### Work instruction
Where the listing below has a line with "Volkswagen’s electronic systems", write out exactly that line and every line after it, stopping after the line with "you need to".
- Opening Delimiter -
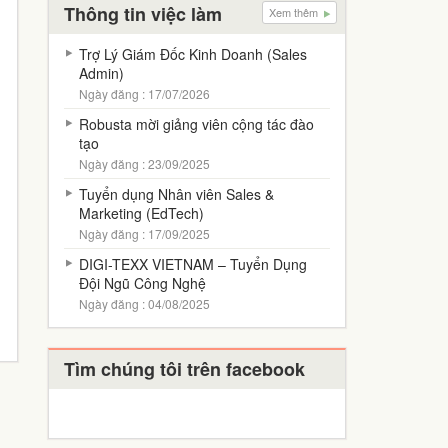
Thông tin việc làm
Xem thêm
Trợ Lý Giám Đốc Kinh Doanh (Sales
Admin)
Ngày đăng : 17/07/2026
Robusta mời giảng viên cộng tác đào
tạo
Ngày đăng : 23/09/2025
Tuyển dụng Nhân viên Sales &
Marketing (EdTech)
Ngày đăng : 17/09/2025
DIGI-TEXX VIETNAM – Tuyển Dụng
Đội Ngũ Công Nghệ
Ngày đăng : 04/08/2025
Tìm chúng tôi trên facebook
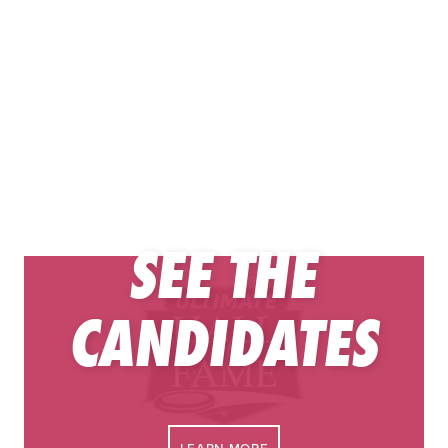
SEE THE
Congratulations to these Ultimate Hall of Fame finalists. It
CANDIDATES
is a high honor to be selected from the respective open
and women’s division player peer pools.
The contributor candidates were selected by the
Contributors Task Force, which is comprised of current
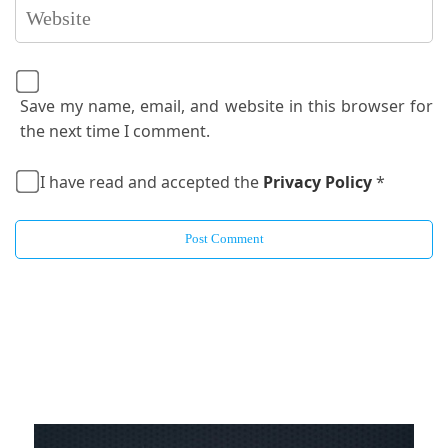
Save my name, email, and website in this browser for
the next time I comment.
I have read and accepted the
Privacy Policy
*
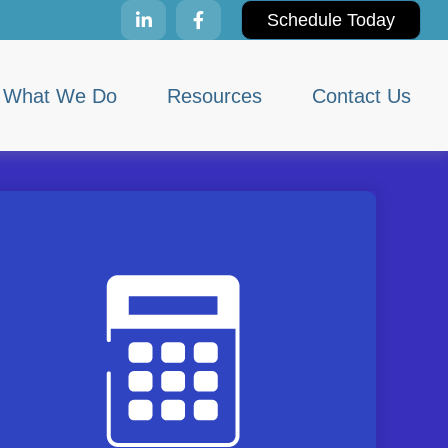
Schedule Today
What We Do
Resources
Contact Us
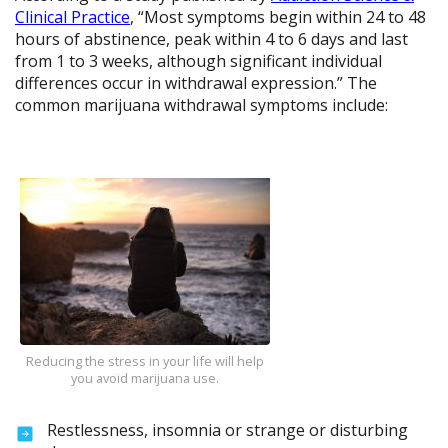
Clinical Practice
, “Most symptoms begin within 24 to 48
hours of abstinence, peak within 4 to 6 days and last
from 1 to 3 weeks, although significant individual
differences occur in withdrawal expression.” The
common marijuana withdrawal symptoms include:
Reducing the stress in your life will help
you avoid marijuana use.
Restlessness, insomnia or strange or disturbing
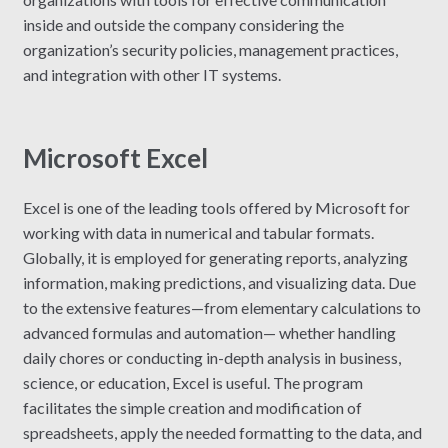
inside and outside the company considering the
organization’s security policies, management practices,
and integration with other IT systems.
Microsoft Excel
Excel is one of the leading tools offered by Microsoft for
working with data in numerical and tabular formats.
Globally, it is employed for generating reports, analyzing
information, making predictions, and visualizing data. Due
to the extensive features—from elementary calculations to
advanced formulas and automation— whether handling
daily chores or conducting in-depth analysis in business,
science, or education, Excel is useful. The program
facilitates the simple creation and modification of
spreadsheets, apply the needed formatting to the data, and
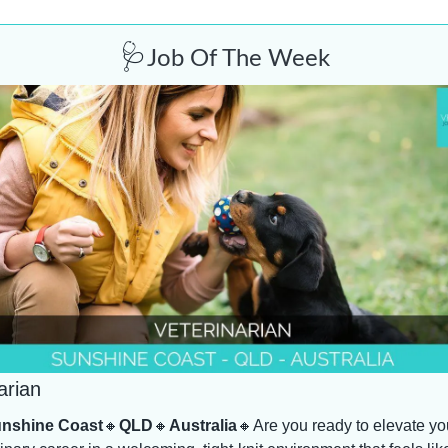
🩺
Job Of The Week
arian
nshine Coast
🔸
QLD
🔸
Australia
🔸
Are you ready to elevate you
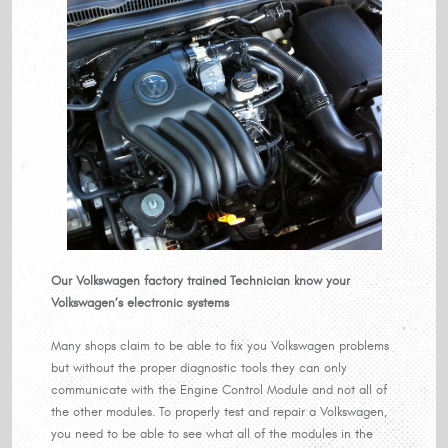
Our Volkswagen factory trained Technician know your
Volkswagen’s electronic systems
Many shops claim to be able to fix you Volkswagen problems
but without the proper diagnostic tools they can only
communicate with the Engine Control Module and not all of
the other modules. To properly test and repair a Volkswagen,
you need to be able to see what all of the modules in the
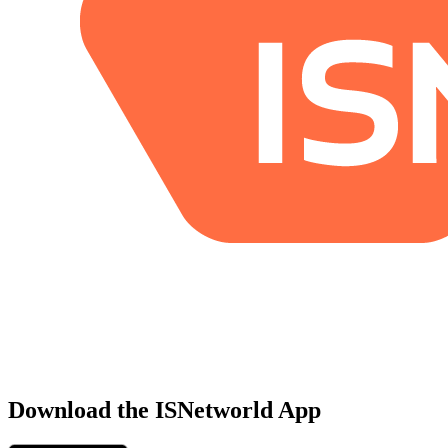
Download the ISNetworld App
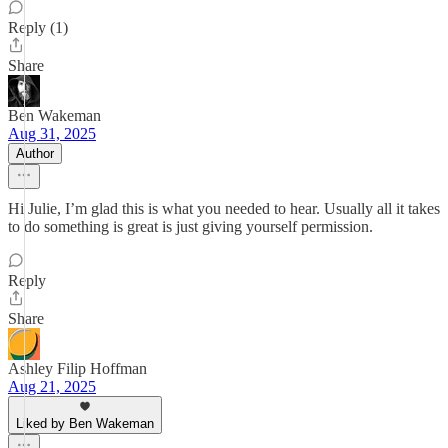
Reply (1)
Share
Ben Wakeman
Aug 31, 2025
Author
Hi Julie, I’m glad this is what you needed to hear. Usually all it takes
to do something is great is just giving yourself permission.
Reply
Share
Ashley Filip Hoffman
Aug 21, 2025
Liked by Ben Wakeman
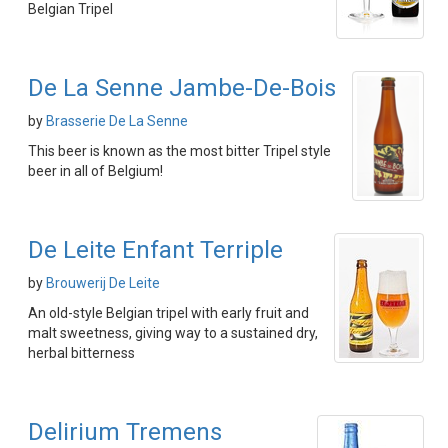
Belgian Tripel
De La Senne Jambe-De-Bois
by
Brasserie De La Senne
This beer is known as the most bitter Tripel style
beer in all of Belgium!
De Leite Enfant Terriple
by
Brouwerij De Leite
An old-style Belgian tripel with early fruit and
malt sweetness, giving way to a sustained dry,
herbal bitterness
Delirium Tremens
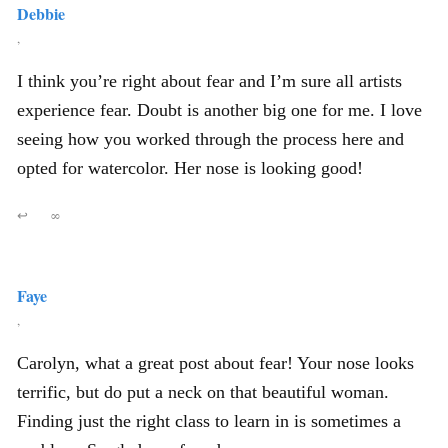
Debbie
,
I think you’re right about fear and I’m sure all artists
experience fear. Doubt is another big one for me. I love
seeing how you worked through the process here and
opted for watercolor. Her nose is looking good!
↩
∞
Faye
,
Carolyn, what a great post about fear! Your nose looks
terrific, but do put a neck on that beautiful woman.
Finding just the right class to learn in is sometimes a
- Closing Delimiter -
### Response
Volkswagen’s electronic systems
Many shops claim to be able to fix you Volkswagen problems
but without the proper diagnostic tools they can only
communicate with the Engine Control Module and not all of
the other modules. To properly test and repair a Volkswagen,
you need to be able to see what all of the modules in the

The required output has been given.